• [PROBLEM]
In the data that follows, every line containing the word "Passphrase" should be returned.

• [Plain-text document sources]
- Opening Delimiter -
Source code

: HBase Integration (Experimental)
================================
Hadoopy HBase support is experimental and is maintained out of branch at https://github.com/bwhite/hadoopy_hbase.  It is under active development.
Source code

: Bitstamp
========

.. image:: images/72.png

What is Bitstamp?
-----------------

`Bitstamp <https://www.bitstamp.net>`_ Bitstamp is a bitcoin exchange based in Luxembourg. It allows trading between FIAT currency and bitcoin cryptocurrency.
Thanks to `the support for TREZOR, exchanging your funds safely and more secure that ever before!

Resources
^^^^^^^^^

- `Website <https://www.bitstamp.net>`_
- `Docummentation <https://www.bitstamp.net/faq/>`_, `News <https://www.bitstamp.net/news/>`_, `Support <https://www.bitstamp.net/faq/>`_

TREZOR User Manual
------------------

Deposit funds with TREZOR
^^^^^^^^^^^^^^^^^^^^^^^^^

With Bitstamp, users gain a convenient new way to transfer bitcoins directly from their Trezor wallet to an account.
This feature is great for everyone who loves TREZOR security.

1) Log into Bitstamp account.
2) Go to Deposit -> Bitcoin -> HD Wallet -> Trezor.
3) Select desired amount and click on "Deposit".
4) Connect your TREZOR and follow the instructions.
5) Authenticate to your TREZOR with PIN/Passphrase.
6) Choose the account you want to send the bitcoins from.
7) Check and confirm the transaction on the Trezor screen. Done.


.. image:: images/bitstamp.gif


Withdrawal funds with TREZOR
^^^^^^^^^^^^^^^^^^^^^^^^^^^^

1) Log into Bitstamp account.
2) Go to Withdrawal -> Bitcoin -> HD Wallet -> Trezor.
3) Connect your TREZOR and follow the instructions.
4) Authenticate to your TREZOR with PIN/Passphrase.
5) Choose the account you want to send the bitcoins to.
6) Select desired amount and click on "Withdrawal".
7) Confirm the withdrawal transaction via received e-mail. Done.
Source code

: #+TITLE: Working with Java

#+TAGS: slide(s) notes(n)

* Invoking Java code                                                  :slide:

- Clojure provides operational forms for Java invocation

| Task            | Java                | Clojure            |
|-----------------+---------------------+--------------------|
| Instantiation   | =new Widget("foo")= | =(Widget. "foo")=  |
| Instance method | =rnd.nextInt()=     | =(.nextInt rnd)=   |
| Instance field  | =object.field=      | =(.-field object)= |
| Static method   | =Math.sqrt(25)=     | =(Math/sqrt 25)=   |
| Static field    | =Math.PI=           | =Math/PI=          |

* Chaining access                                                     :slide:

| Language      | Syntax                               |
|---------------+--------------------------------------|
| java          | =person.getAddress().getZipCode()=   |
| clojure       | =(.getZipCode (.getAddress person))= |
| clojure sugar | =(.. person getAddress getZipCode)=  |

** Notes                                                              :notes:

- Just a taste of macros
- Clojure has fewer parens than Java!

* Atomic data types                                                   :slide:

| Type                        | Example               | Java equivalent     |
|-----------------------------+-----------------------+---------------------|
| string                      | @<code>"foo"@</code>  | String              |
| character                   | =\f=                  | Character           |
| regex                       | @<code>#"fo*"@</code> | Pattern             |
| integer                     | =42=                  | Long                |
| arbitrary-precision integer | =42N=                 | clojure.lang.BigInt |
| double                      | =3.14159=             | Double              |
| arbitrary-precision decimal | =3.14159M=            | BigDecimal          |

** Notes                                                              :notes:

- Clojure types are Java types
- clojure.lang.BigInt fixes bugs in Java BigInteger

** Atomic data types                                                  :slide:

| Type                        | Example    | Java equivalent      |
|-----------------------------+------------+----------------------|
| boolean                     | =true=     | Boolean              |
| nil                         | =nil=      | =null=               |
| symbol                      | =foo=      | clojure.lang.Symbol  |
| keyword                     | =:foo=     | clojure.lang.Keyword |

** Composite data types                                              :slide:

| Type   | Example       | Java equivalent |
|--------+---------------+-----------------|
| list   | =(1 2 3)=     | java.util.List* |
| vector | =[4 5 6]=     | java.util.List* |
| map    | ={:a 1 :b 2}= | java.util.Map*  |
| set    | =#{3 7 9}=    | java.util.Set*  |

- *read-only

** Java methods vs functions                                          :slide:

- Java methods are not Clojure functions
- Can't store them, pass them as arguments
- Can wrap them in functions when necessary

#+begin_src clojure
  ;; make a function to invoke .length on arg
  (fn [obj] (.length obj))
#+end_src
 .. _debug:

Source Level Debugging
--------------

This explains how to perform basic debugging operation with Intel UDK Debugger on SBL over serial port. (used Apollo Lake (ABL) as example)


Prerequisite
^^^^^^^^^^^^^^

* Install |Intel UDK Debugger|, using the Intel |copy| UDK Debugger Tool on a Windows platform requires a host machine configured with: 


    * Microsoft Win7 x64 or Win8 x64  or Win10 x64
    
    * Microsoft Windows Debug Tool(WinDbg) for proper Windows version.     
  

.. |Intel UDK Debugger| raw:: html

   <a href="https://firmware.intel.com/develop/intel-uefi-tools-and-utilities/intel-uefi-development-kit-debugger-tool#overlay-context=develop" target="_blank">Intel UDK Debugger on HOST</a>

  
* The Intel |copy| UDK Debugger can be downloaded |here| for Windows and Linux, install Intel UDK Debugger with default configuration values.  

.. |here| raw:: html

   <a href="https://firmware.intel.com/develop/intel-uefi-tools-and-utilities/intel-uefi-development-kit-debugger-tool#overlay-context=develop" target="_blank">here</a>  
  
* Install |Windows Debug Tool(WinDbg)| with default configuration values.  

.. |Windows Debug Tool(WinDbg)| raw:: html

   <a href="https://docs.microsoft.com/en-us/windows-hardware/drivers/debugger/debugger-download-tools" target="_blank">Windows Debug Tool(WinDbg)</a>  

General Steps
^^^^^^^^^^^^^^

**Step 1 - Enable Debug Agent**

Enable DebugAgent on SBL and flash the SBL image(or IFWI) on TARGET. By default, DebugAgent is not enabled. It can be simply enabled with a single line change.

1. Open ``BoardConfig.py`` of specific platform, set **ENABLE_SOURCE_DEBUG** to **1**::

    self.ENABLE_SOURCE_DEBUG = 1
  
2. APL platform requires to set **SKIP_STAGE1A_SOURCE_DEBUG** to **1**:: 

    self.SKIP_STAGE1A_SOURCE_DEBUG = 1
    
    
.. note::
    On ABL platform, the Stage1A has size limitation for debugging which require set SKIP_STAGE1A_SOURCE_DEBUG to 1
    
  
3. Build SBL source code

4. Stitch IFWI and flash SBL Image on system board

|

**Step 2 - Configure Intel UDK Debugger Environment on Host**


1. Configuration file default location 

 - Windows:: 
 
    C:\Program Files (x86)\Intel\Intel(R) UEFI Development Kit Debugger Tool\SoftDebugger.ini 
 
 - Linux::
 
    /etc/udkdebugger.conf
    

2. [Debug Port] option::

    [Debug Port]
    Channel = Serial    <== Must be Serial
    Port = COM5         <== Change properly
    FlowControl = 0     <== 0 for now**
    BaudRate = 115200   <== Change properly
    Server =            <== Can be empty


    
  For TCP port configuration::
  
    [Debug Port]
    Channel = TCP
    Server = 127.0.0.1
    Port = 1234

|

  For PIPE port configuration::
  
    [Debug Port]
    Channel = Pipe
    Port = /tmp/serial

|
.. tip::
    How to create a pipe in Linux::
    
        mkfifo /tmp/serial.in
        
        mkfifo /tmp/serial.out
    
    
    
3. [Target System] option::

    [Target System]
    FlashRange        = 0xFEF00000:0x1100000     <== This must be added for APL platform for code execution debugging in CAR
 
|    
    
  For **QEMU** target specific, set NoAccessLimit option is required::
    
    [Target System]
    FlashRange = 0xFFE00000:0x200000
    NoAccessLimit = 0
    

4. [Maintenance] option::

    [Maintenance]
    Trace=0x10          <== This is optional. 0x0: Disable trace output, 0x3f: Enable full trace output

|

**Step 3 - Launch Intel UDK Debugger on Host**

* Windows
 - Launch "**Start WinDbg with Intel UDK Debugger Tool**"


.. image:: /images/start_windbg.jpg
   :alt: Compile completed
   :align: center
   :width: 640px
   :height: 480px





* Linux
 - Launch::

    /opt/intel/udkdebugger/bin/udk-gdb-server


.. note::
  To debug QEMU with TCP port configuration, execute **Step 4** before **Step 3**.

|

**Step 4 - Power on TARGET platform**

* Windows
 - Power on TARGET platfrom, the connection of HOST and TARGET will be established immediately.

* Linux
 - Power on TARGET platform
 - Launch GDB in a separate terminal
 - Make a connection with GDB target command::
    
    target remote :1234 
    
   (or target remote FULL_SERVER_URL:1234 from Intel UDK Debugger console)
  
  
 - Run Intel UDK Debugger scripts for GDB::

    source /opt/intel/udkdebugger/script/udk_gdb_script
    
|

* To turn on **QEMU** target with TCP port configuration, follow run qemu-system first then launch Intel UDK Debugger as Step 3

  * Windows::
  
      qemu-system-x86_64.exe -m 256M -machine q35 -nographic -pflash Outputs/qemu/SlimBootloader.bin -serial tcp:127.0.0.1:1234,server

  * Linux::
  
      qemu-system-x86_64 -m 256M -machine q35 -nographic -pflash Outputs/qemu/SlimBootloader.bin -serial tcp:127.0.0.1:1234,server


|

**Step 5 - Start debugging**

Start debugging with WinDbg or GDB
- Closing Delimiter -
• [ANSWER TO THIS TASK]
5) Authenticate to your TREZOR with PIN/Passphrase.
4) Authenticate to your TREZOR with PIN/Passphrase.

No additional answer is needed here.